Wednesday 19 June 2013

Up!

On Monday we visited Anglesey Abbey.  It's a great National Trust property (yes, I've reached that age) with acres and acres of grass, trees and even the odd quasi-classical sculpture (which is irrelevant to this post, but I just fancied using the word 'quasi').

My mother-in-law trotted off to admire the gardens.  Her knowledge of Latin plant names is vast and she very sweetly asks my opinion every time she's identifying a plant: 'Do you think this could be a platanthera chlorantha, Bekah?  Or maybe a cardamine pratensis?'  Whilst I'm flattered that she asks, I am wondering when she'll realise that my furrowed brow and 'mmmm' noise actually don't mean I'm genuinely thinking about the puzzle...  But I digress. My son and I stayed to play on the grass.

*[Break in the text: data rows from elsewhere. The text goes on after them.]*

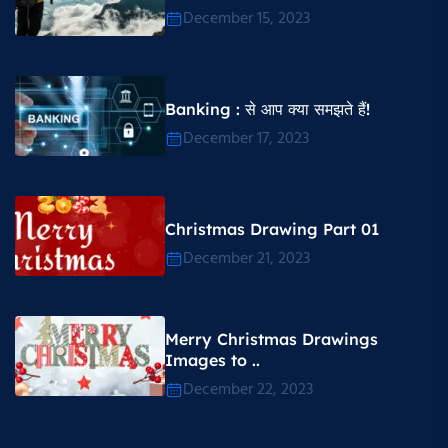
December 15, 2023
Banking : से आप क्या समझते हैं!
December 17, 2023
Christmas Drawing Part 01
December 21, 2023
Merry Christmas Drawings
Images to ..
December 22, 2023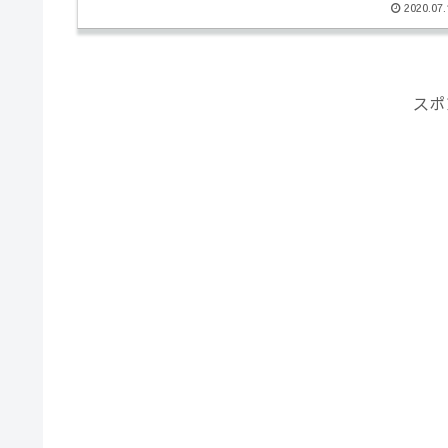
2020.07.
スポ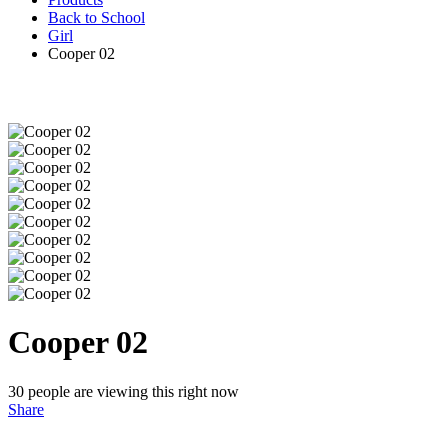
Back to School
Girl
Cooper 02
Cooper 02
30
people are viewing this right now
Share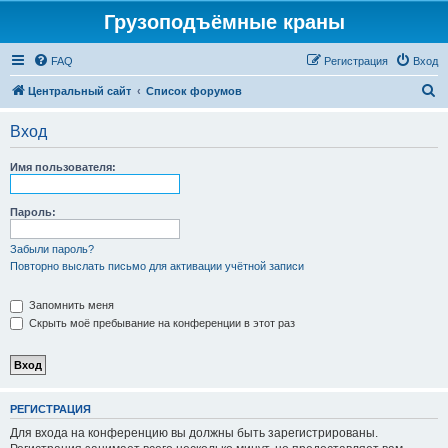
Грузоподъёмные краны
FAQ
Регистрация
Вход
П
Центральный сайт
Список форумов
о
Вход
и
с
Имя пользователя:
к
Пароль:
Забыли пароль?
Повторно выслать письмо для активации учётной записи
Запомнить меня
Скрыть моё пребывание на конференции в этот раз
РЕГИСТРАЦИЯ
Для входа на конференцию вы должны быть зарегистрированы.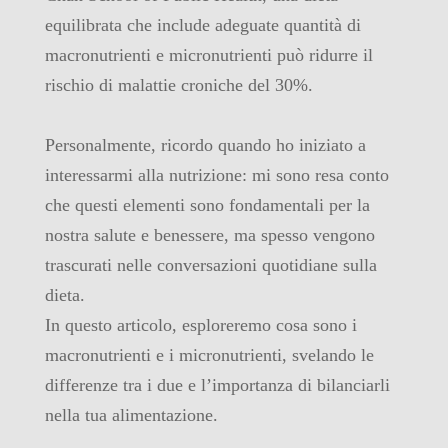
equilibrata che include adeguate quantità di
macronutrienti e micronutrienti può ridurre il
rischio di malattie croniche del 30%.
Personalmente, ricordo quando ho iniziato a
interessarmi alla nutrizione: mi sono resa conto
che questi elementi sono fondamentali per la
nostra salute e benessere, ma spesso vengono
trascurati nelle conversazioni quotidiane sulla
dieta.
In questo articolo, esploreremo cosa sono i
macronutrienti e i micronutrienti, svelando le
differenze tra i due e l’importanza di bilanciarli
nella tua alimentazione.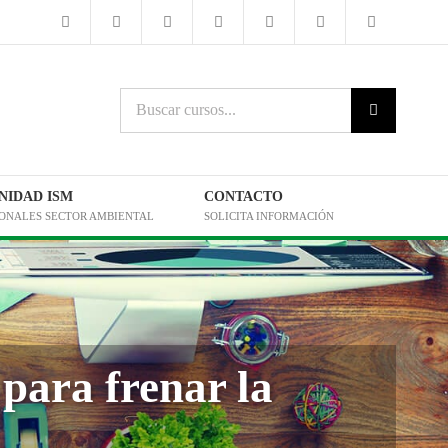
Buscar
cursos:
IDAD ISM
CONTACTO
IONALES SECTOR AMBIENTAL
SOLICITA INFORMACIÓN
para frenar la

He is still learning to walk and gestures impatiently for my hand whenever he wants to explore somewhere new.  So together we trotted through the daisies, played peekaboo round the fir trees and then he discovered a narrow alleyway.  On one side was a wall.  On the other was a very large, very spiky fir tree.  He adopted his 'I am determined to go this way' face and pulled me toward it.

The sharp branches were exactly the same height as his eyes and he very quickly realised that he was In Trouble.  Still holding my finger in his vice-like grip he looked up at me and gestured: Up.  I want to go up.  So I picked him up and we walked through together.

You probably won't be surprised to hear that this got me thinking.  The reality of his situation hadn't changed.  The gap was still very small.  The branches remained thorn-like. But his position and perspective had shifted.  He was still going through the gap, but he was being carried.  And he could now see that what had seemed like an indeterminate tunnel of pain was actually just a short gateway beyond which lay more green grass.

Recently there have been some things in my life that have very much had the potential to be overwhelming and fear-inducing.  And one of the ways I've been trying to deal with them is to remind myself of God's perspective.  His plans.  His power.  And I suppose in a way the root of my prayer has been like that of my son's request: Up!  Father, lift me up.  Help me to see things as you see them.  Carry me through this patch.  Remind me that it won't last.  Up!

We often cite Isaiah 43:2 when people are in difficulty:
'When you pass through the waters, I will be with you;
and when you pass through the rivers, they will not sweep over you.
When you walk through the fire, you will not be burned; the flames will not set you ablaze.'

It's a comforting verse, but what struck me recently was the picture of being carried.  The only way a river is not going to sweep over you is if you are above it, safely being carried by One who has the power to stand in the face of sweeping rivers and all the horror they can bring.

To return to Monday, on our return home I noticed that my son hadn't escaped his trial unscathed.  He had several rather large scratches on his face but then, so did I.

God doesn't promise a life free from obstacles and suffering.  But he does promise to carry us through them.  We just have to ask.